(EXCERPTED RECORDS)

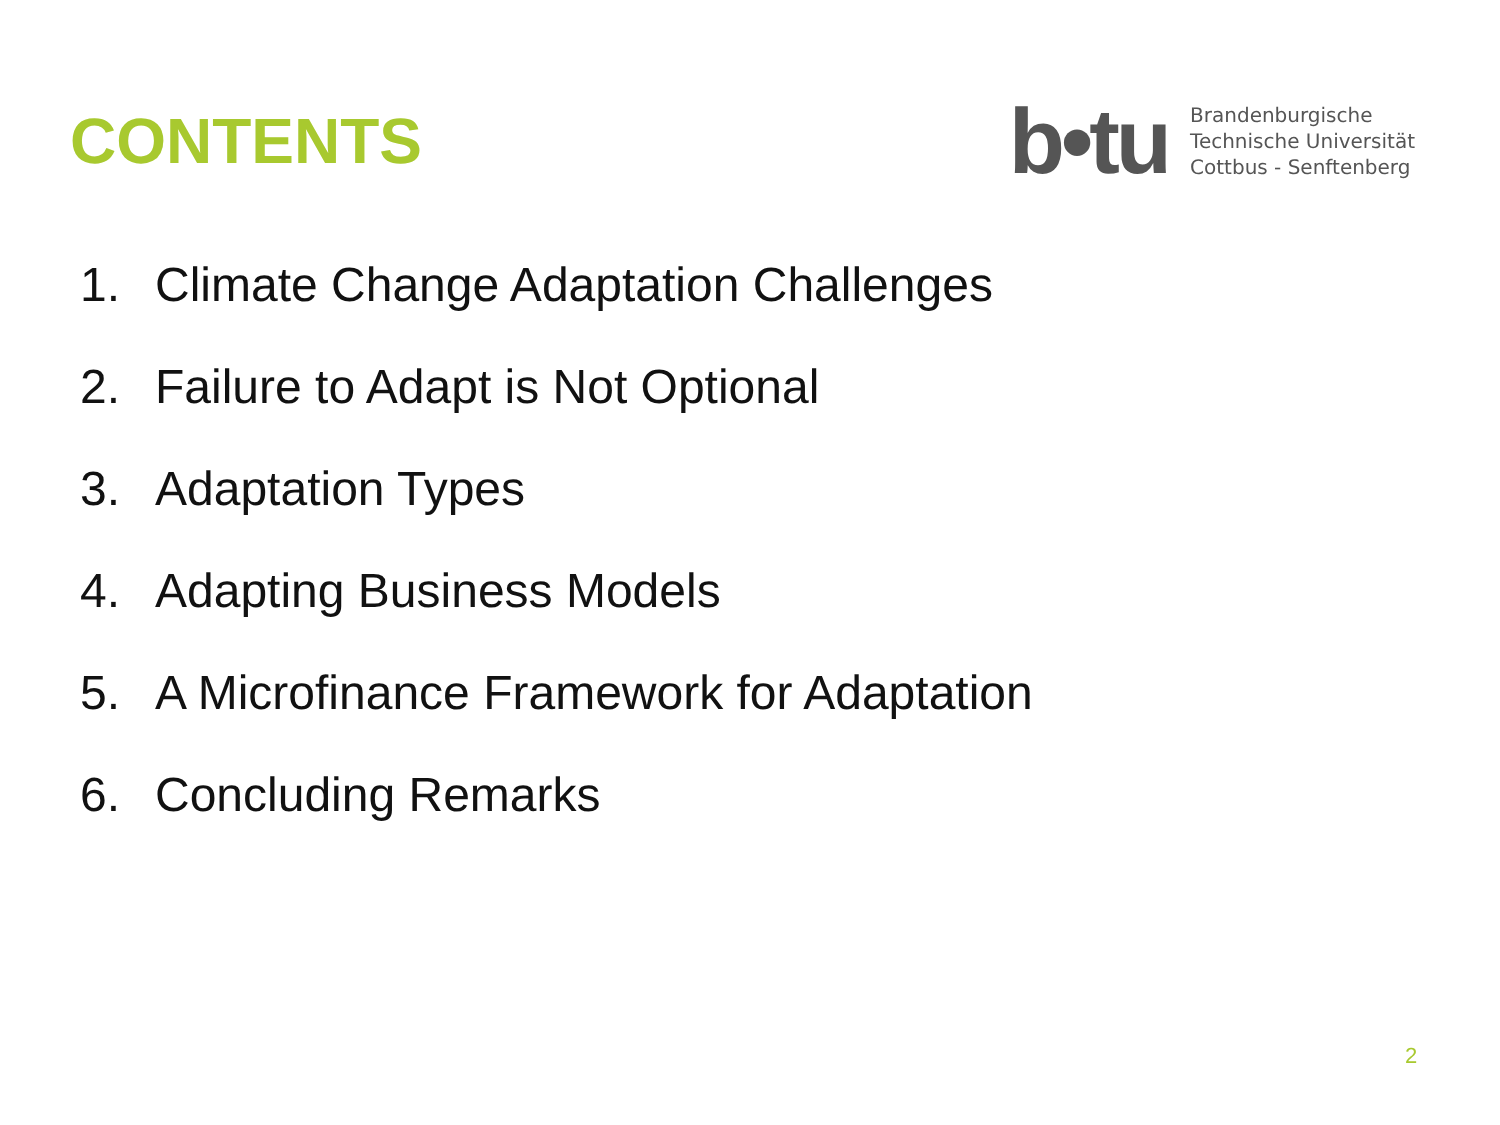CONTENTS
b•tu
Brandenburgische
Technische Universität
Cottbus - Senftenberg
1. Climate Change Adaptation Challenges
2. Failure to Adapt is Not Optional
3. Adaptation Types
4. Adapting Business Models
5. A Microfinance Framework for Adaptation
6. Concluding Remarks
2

(End EXCERPTED RECORDS)

TASK OBJECTIVE:
Return the entries above in full and unchanged, omitting every image.

EXERCISE RESULT:
CONTENTS
b•tu
Brandenburgische
Technische Universität
Cottbus - Senftenberg
1. Climate Change Adaptation Challenges
2. Failure to Adapt is Not Optional
3. Adaptation Types
4. Adapting Business Models
5. A Microfinance Framework for Adaptation
6. Concluding Remarks
2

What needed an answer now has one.